Editor’s Note: This article first appeared on DevOps.com.
“GenAI: too much spend, too little benefit?”
That’s the question Goldman Sachs asked in an influential report this summer.
It’s safe to say we’ve entered a trough of AI disillusionment. Some companies are laying off staff, while others are being targeted for acquihire (for example Character AI by Google, Inflection by Microsoft, and Adept by Amazon). These factors combined with swings in tech stocks indicate that the market has yet to make up its mind when it comes to valuing AI.
Despite the uncertainty, genAI has gained traction in several sectors, and engineers in particular have embraced AI coding tools like GitHub Copilot. Stack Overflow’s 2024 Developer Survey found that “76% of all respondents are using or are planning to use AI tools in their development process this year.”
With AI coding tools, software companies took the approach of testing first and asking questions later. Those companies are now taking a microscope to their investments and need to justify whether their spending on coding assistants is paying off.
Continued Uncertainty Around Performance and Pricing
Earlier this summer, Jellyfish introduced the Copilot Dashboard to measure the impact of the most widely adopted genAI coding tool. We’ve since gathered data from over 4,000 developers at more than 100 companies, giving us a representative sample of how engineering organizations are using Copilot and what impact it’s having on production. No two teams are the same, but the aggregate data can help engineering and business leaders understand whether they’re getting adequate return on their AI investments.
Without measurement, engineering teams can only gauge the value of their investment in terms of engagement. Are the engineers using Copilot? Sure. But are they faster or more productive? Is the code better, or is that speed coming at the expense of quality?
Pricing for these tools is another potential variable. In October 2023, The Wall Street Journal reported that Microsoft was losing $20 per month per user on its GitHub Copilot product. GenAI coding assistants like Copilot rely on LLMs to drive their service, and the cost of querying those LLMs isn’t cheap! Providers of AI coding tools will inevitably make corrections to their pricing, and software companies will have to decide all over again whether they’re getting value for their investment.
After analyzing aggregate data from Jellyfish’s GitHub Copilot Dashboard, here’s what we found:
- Coding is faster, leading to time savings: Across the board, developers are writing code 23% faster. This impact varies by role. For example, mobile developers and backend developers experience more substantial gains, with coding speeds improving up to 42% and 38%, respectively.
- Coding throughput is increasing: Engineers using Copilot saw a 20% increase in pull requests (PRs) created across all engineering work, meaning, in layman’s terms, that these engineers are pushing more code (and therefore more product) out into the world.
- Junior developers see the largest increase in speed: Across all engineers, Copilot is giving junior developers a 4X boost in coding speed. This implies that Copilot is more useful for automating entry-level tasks and less useful for the more complicated work tackled by senior developers.
Where We Go From Here
We’re in the trough of disillusionment of the genAI hype cycle but there is a bright spot. The technology will continue to develop, and more targeted solutions like AI agents have the potential to disrupt markets more than general AI tools.

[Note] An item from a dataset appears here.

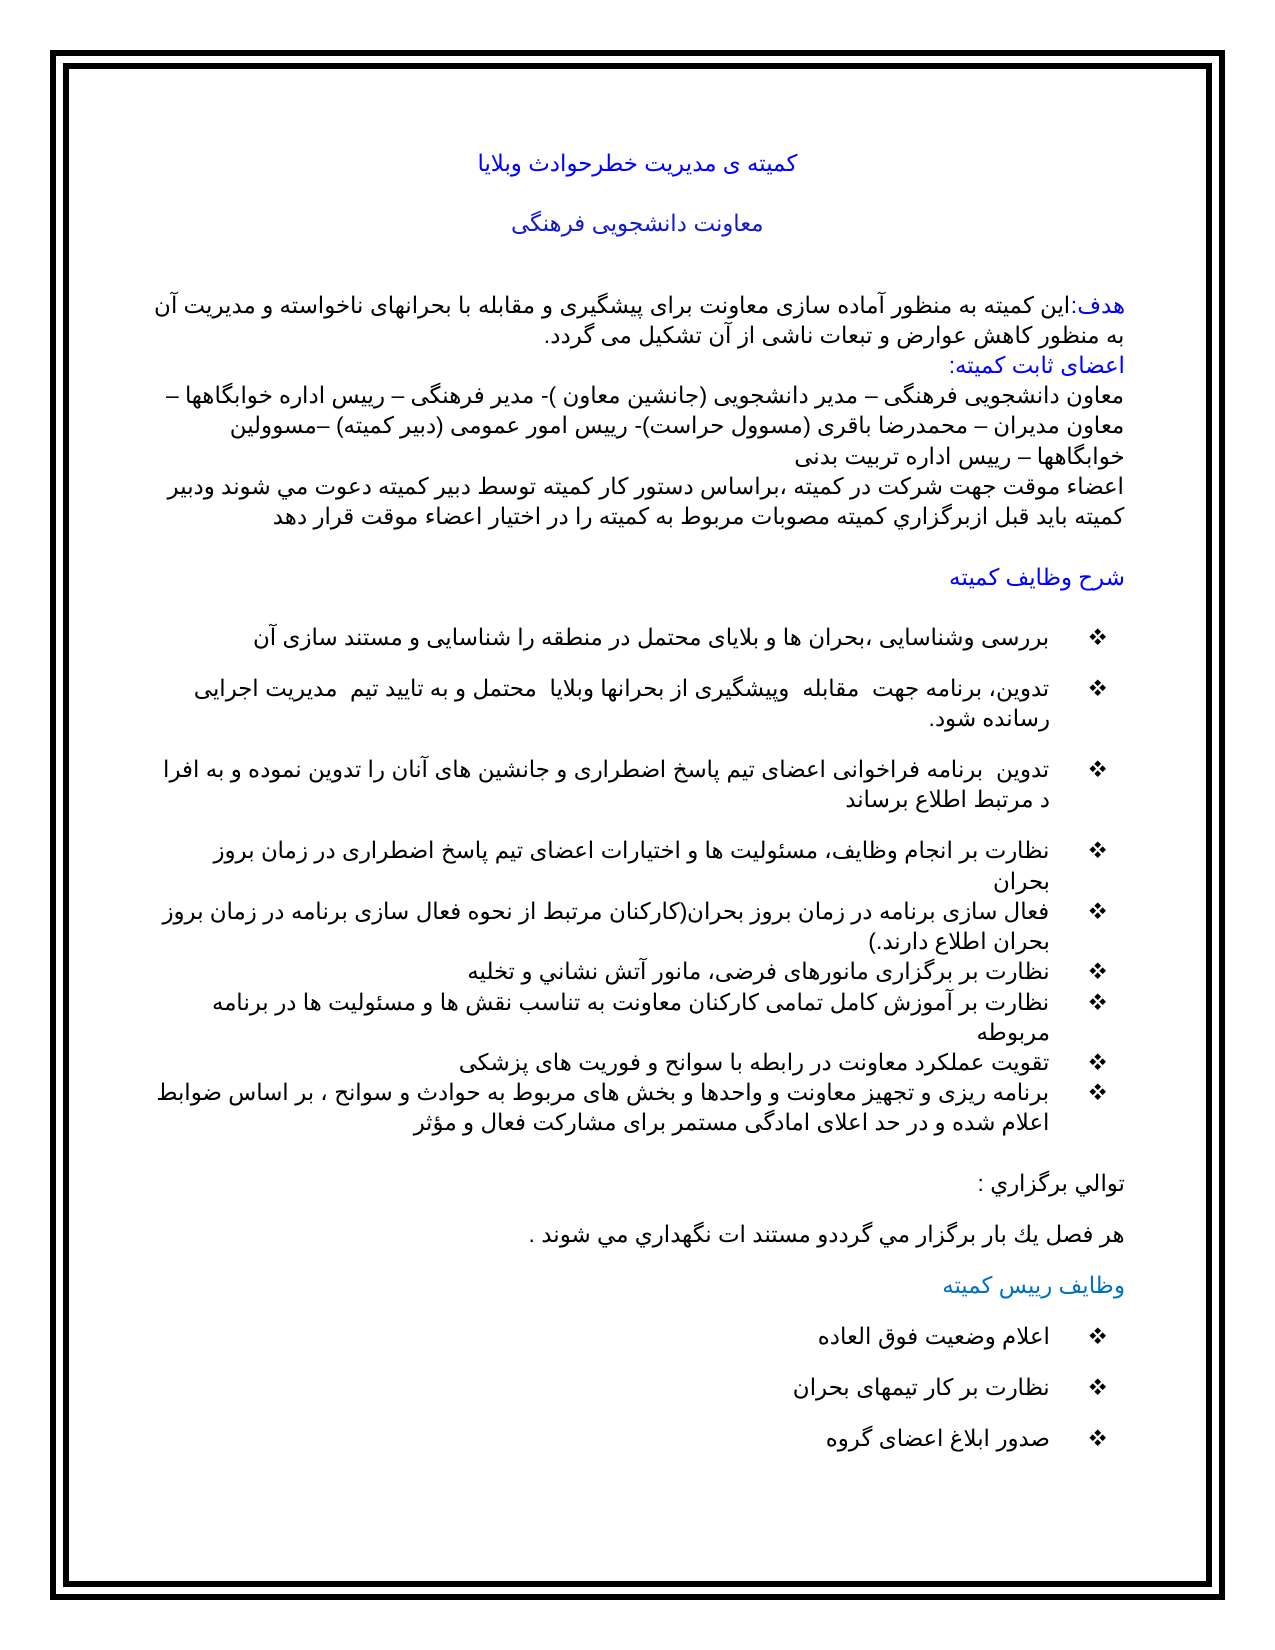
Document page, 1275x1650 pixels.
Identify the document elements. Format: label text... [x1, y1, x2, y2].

Copilot is a transformative tool for software engineering, but organizations must be realistic about its limitations. Coding is only a fraction of what engineers spend their time on in the entire software development life cycle. The first measurements we’re seeing of Copilot adoption show meaningful boosts across different roles and workflows in software organizations. Taken together, these boosts add up to time and cost savings that more than justify the investment now while setting organizations up to realize larger downstream gains in the future.
Regardless of what happens in the months to come, companies can’t afford to experiment without measurement. The “trial and error” phase for genAI is over; we need to verify whether the investments are paying off. Experiment, measure, adjust, repeat.